There’s a playfulness to every vocal decision, veering from chipmunk high-pitched tones on Anenoa Pt 1 to the languorous listing of percussion instruments—“the snare, the cowbell, the shaker”—on funky highlight The Beat. It feels as if Aguayo has been led purely by whim each time he steps into the booth. This gives the record an infectious, lively energy, encouraging listeners to turn up the volume and dance to his irrepressible sounds, no matter where his shapeshifting voice might take them next.

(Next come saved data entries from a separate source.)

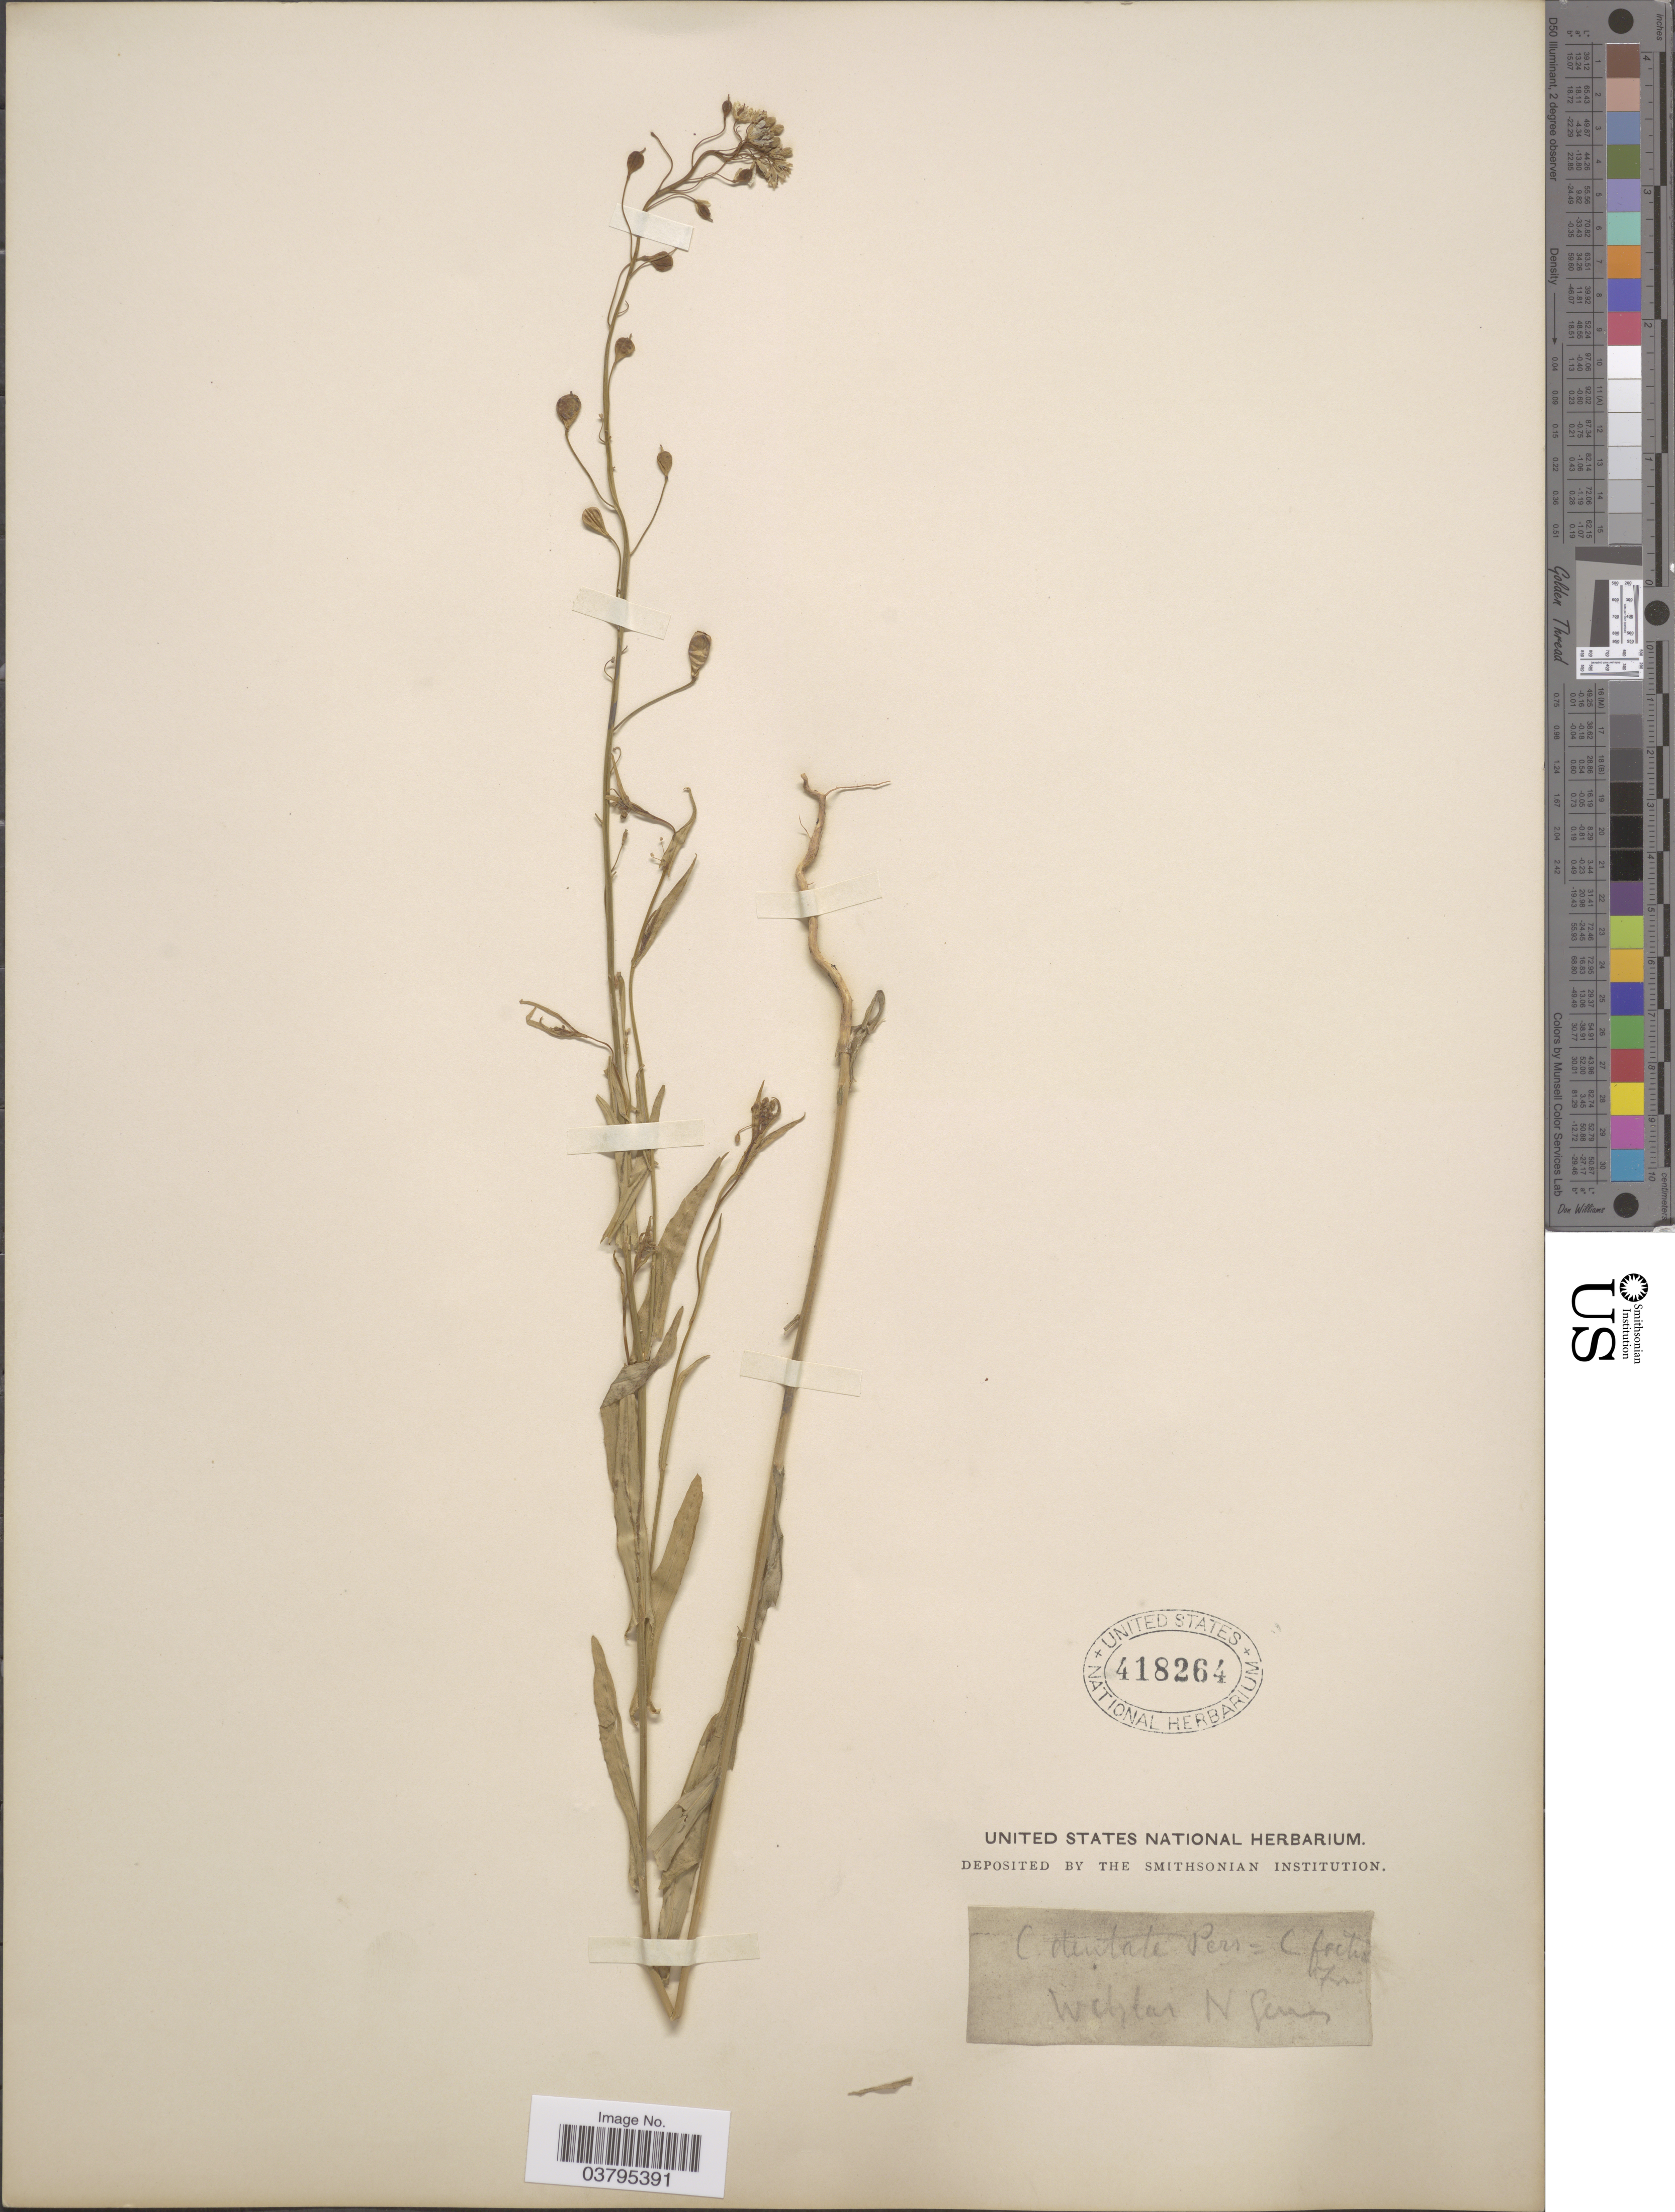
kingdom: Plantae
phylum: Tracheophyta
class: Magnoliopsida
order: Brassicales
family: Brassicaceae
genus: Camelina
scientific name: Camelina dentata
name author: (Willd.) Pers.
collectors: ex herb. United States National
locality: Wihtar N Gens. [interpreted] [unsure placement]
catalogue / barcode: US 418264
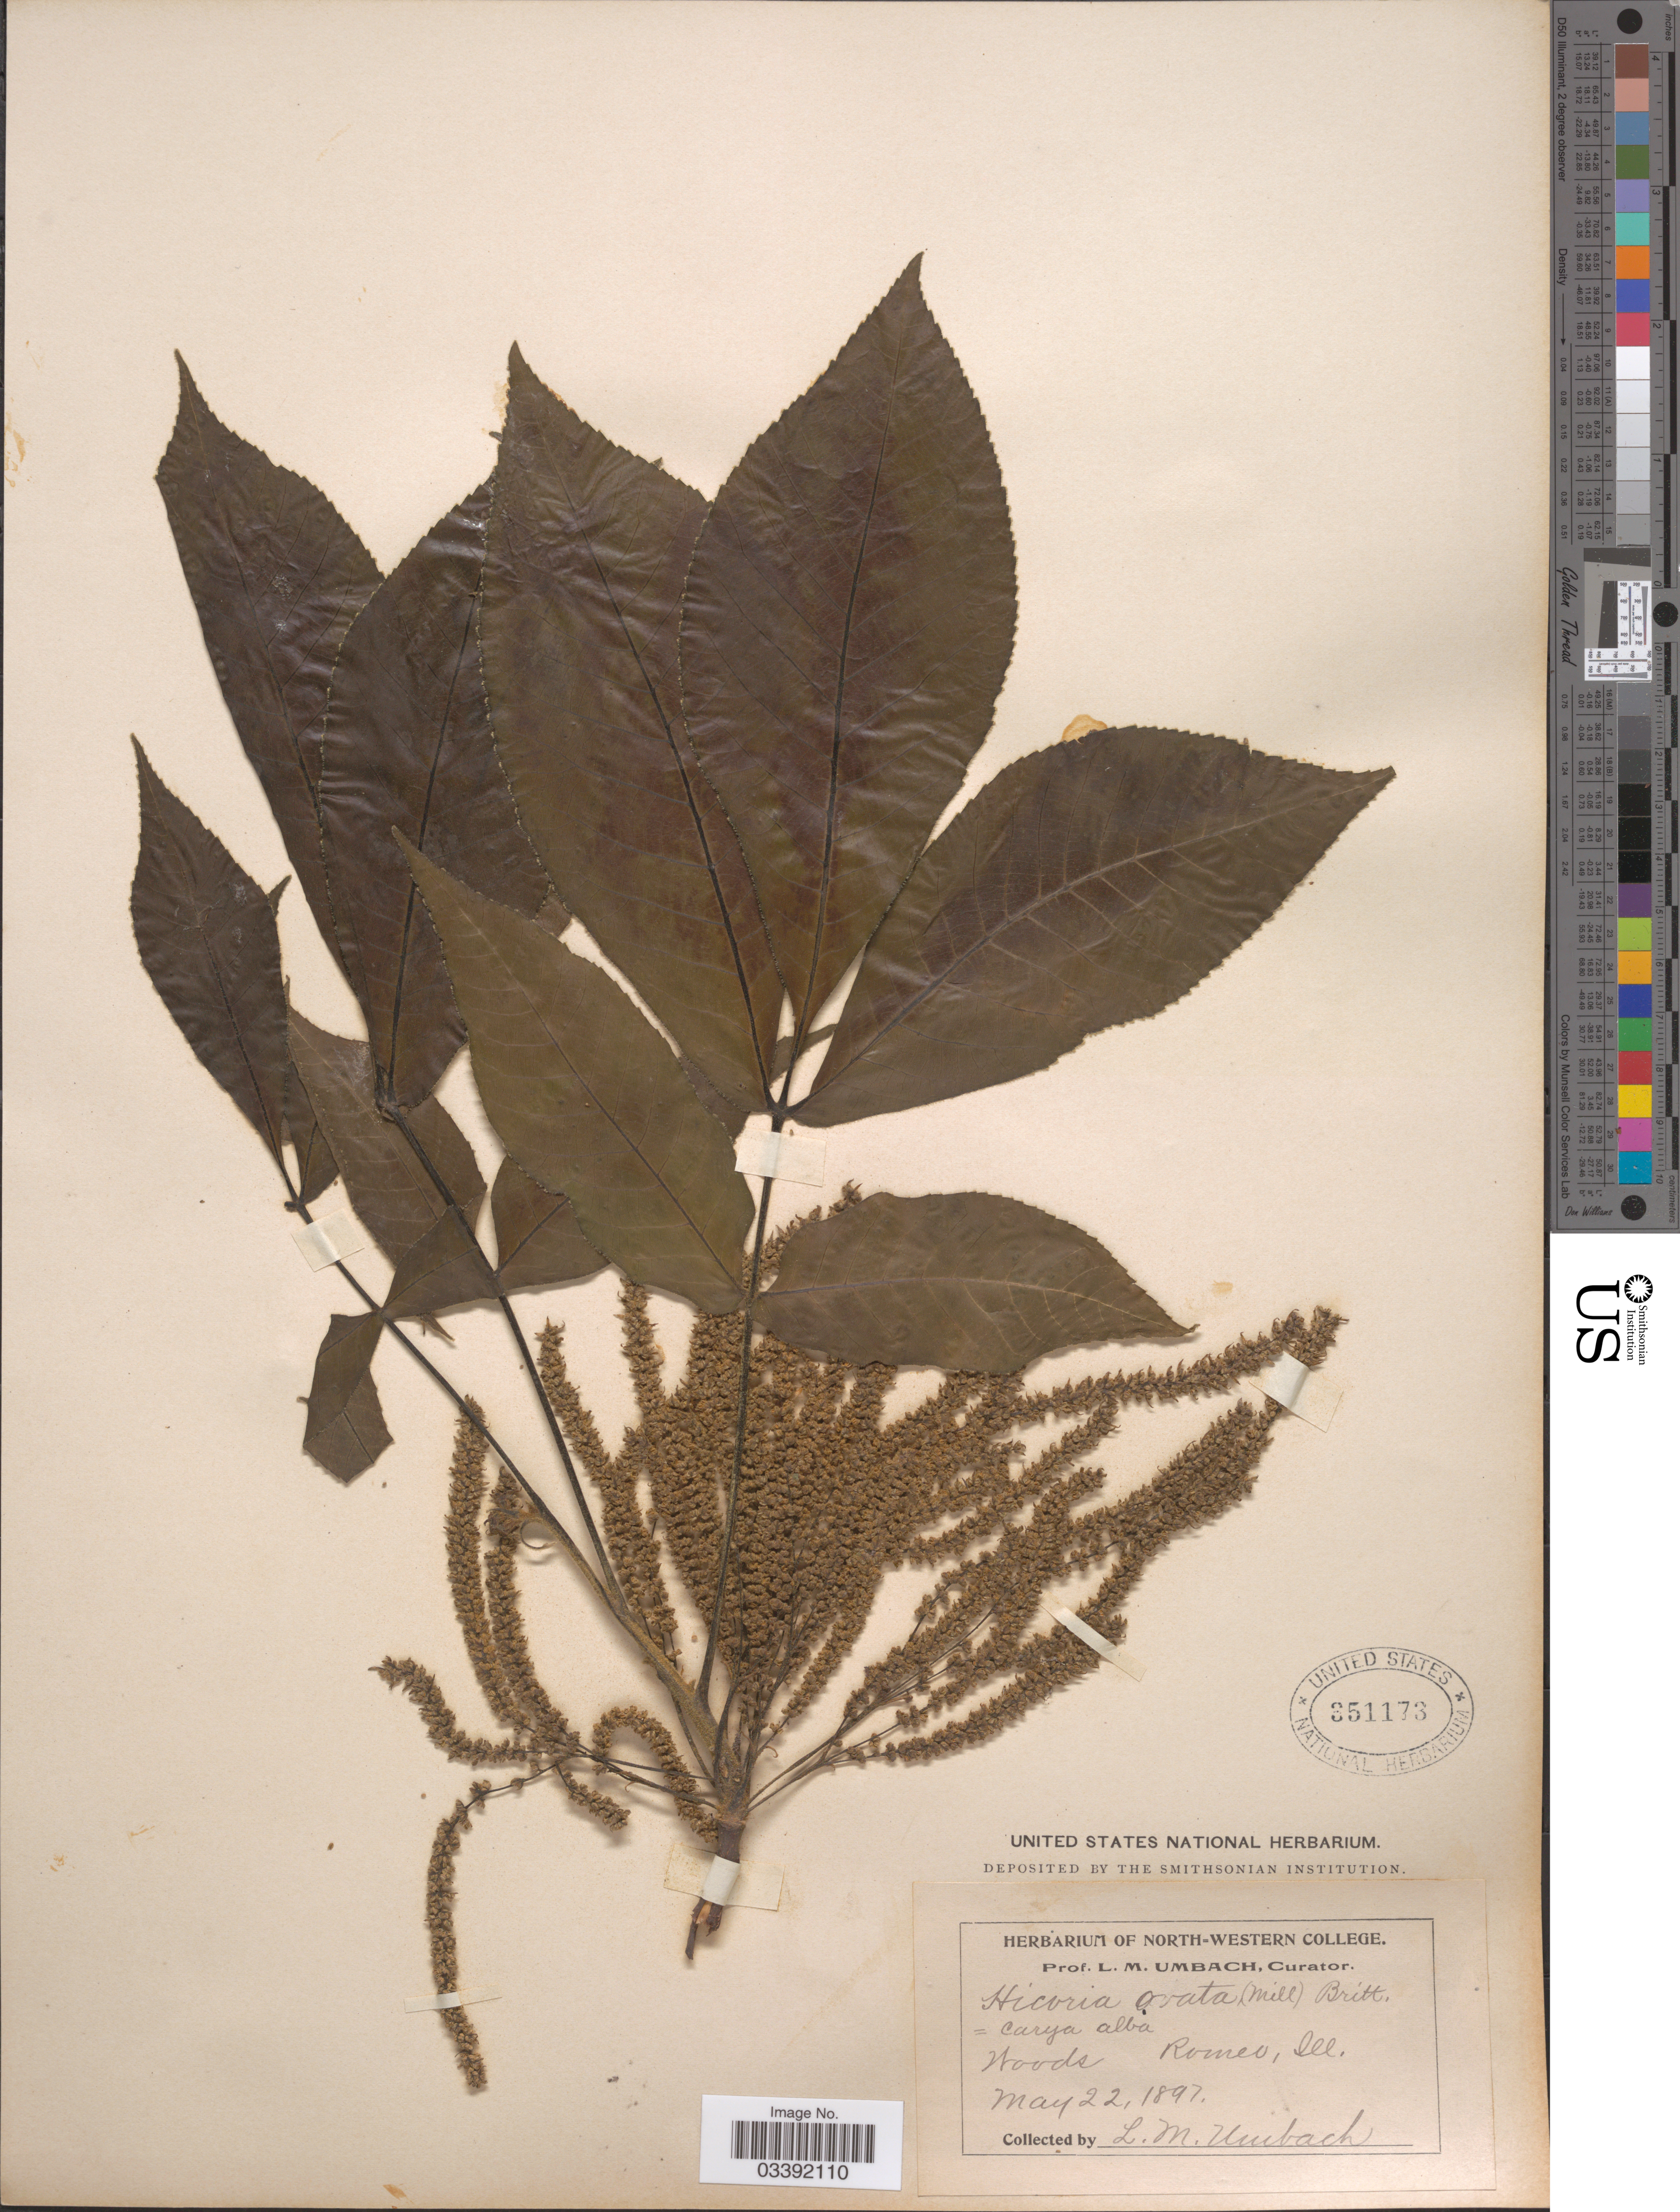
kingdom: Plantae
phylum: Tracheophyta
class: Magnoliopsida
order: Fagales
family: Juglandaceae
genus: Carya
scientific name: Carya ovata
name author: (Mill.) K. Koch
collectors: L. M. Umbach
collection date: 1897-05-22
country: United States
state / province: Illinois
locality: Romeo.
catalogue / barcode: US 351173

Other Notable Releases This Month

British-Egyptian duo Natacha Atlas and Samy Bishai release Parallel Universe Volume 1 (Airfono), blending melismatic Arabic vocals with a fascinating range of backing tracks—from maghrebi trip-hop on Unchanging Game to ney flute and trap bass on the menacing Somoud—with the genre-hopping always anchored in Atlas’s magnetic voice.

French-Iranian producer Cinna Peyghamy’s Music for Tombak & Synth (Other People) sculpts eerie sound worlds from the ancient Persian percussion instrument, producing abstract dancefloor pressure via palm-struck bass tones and finger-flicked highs.

Pakistani-American vocalist Ali Sethi soars alongside drummer and producer Gregory Rogove on their debut album Room Jhoom (self-released). Minimal arrangements of finger-picked guitar and scattered electronic drums give Sethi’s classically trained vocals ample space to transmit yearning emotion.